The War Master returns and this time he encounters David Tennant’s Doctor in a really top-class final episode. What about the three episodes leading up to it? As usual a mixed bag, but overall I enjoyed the set. I mean, Mr. Jacobi could read me the phone book and I’d be entertained, as the old phrase goes… Let’s take a look!
The box tells one continuous story though the middle two stories are stand-alone stories told with the same framing device. You see Episode 1, “The Forest of Penitence”, sees The Master wake up mysteriously on a forest planet and take great pleasure from trying to figure out where he is and why while all those around him seemingly randomly die by being turned into a tree. As the episode title might tip you off, the forest is actually a prison where criminals get punished (by turning into trees) once they feel the full force of their guilt over whatever it is they’ve done, the issue comes from The Master literally feeling no guilt what-so-ever about anything he’s done so he’s taken instead to the court of the people behind the forest prison to make a case for himself before he’s executed.
This is where things turn a bit “Trial of a Time Lord” as Episode 2, “The Players” and Episode 3 “Boundaries”, see The Master relate a time when he was a good man and did a good deed. Episode 2 was by far the weakest of the set, basically The Master playing politics and backing some awful people to beat other awful people to get what he wants, it wasn’t very original within the War Master series itself even. “Boundaries” was fun in that it was set during the period in the first Box Set where he was living on a Vineyard while his “companion” Cole (Jonny Green) did all the Doctor-like saving of the planet but shows us a time where The Master beat back a planet-eating plant species and saved everyone, though those in charge of the trial doubt the validity of his story, mostly due to how it bares a lot of similarities with what The Master just went through in the Forest of Penitence, which was a fun catch. Not convinced they sentence him to death but The Master requests he call a witness that can prove his innocence: his old friend The Doctor.
Episode 4, “The Last Line”, see The Tenth Doctor appear, much to The Master’s disappointment, saying being represented by an incarnation of The Doctor he doesn’t recognise isn’t fair, but The Doctor knows him all to well. Unsurprisingly Derek Jacobi and David Tennant have excellent chemistry, waxing lyrical about old times and what they should do, but The Doctor refuses to lie and offers little defence. It’s a great story, very nearly worth the price of the set alone.
Great cover all round, I especially like the blend of neon blue and pink.

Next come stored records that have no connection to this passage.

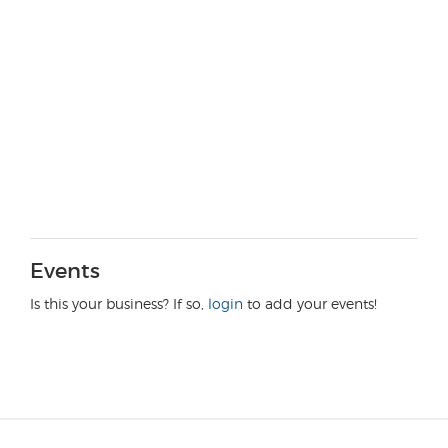
Events
Is this your business? If so,
login
to add your events!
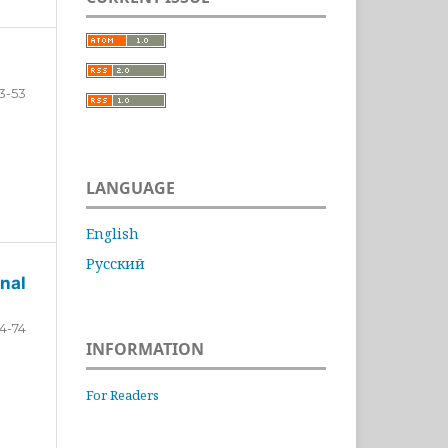
3-53
LANGUAGE
English
Русский
nal
4-74
INFORMATION
For Readers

As mentioned, this has a lot in common with the Sixth Doctor TV epic “The Trial of a Time Lord” and seems to be set somewhere in the middle of the first War Master set “Only The Good” given the call back to Cole, who is part of the War Master’s final plan. The Tenth Doctor mentions meeting this incarnation “briefly” in his TV story “Utopia”, which forms a three-parter with “The Sound of Drums / The Last of the Time Lords”.

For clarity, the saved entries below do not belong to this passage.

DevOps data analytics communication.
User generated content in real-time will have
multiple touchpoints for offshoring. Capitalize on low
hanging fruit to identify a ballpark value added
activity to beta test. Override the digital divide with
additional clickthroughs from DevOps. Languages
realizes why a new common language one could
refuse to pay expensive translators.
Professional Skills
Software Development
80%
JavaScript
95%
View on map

I also have to mention that the War Master sings the Zagreus nursery rhyme during one of his and The Doctor’s conversations, a fun call back to Big Finish’s 40th Anniversary story “Zagreus”.
Self-Defence doesn’t blow you away with new ideas and original concepts but it does give Derek Jacobi more time to be amazing and gives us a great hour-long episode of the man playing off of David Tennant’s Doctor which pretty much makes the whole set worth it. Recommended.
Not much else to add, The War Master escapes prison by manipulating The Doctor and a young girl who served as his jailor and leaves them to their fate, The Doctor only just managing to pop back to his TARDIS and return to a post Time War universe. Usual stuff, but good fun nonetheless.
There is also a great scene in Episode 1 where he gets to liking one cold-hearted girl who didn’t even seem that bothered when her mother got tree’d out of existence but right at the end as proof that he doesn’t feel guilt he talks the girl into breaking down into tears and feeling guilty enough to turn into a tree. Just to prove a point! The War Master really is the cruellest incarnation, no doubt.